Eve Kosofsky Sedgwick’s influential essay, “Paranoid Reading and Reparative Reading, or, You’re So Paranoid, You Probably Think This Essay Is About You,” was the subject of a one-day symposium held on Valentine’s Day 2017 at the University of York, UK.

The program of the symposium and video recordings of each session are available here.

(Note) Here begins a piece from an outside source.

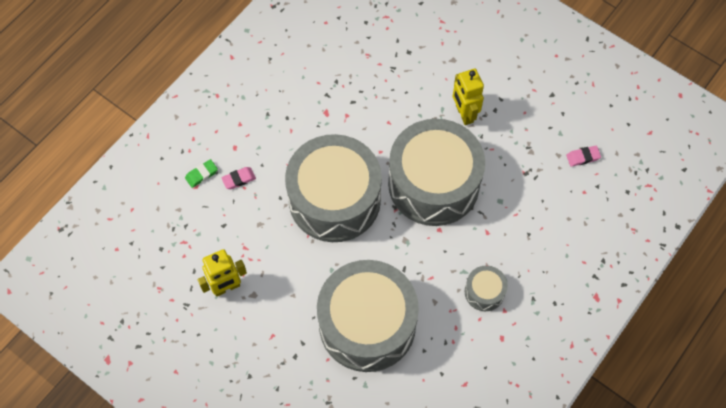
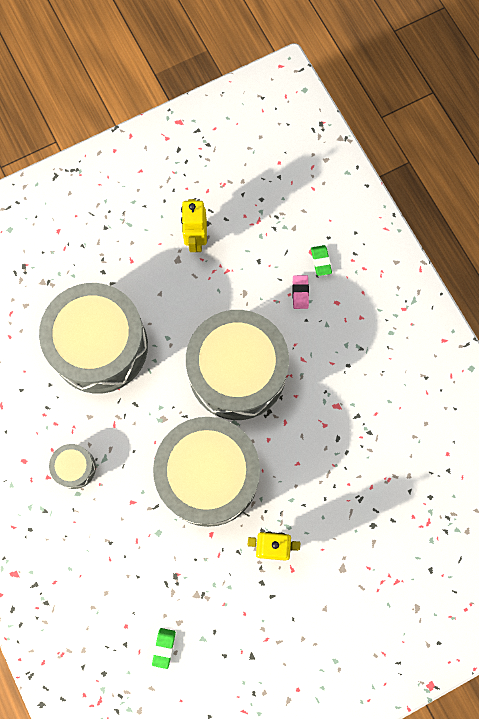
camera: 115 degrees right, 10 degrees up
(583, 157) = (164, 647): pink eraser -> green eraser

The event was organized by Jason Edwards (U. York) and Angus Connell Brown (U. Birmingham). They comment that the publication of “‘Paranoid Reading and Reparative Reading’ marks both a landmark and a turning point for queer studies. Written in the years after Teresa de Lauretis christened queer theory in 1991, this intricate address of Melanie Klein, Sylvan Tomkins, Judith Butler, and D. A. Miller laid out a style of reading that continues to inform the scope and tone of critical theory in the 21st century.”

The organizers note that “an inkling of the reparative first appeared in the Autumn of 1996 as a short introduction to ‘Queerer than Fiction’, a special issue of Studies in the Novel. The following year, Sedgwick substantially rewrote the essay to introduce an expanded collection for Duke University Press, Novel Gazing: Queer Readings in Fiction. In 2003, the essay appeared in its third and final incarnation as a chapter in the last book Sedgwick published in her lifetime: Touching Feeling.”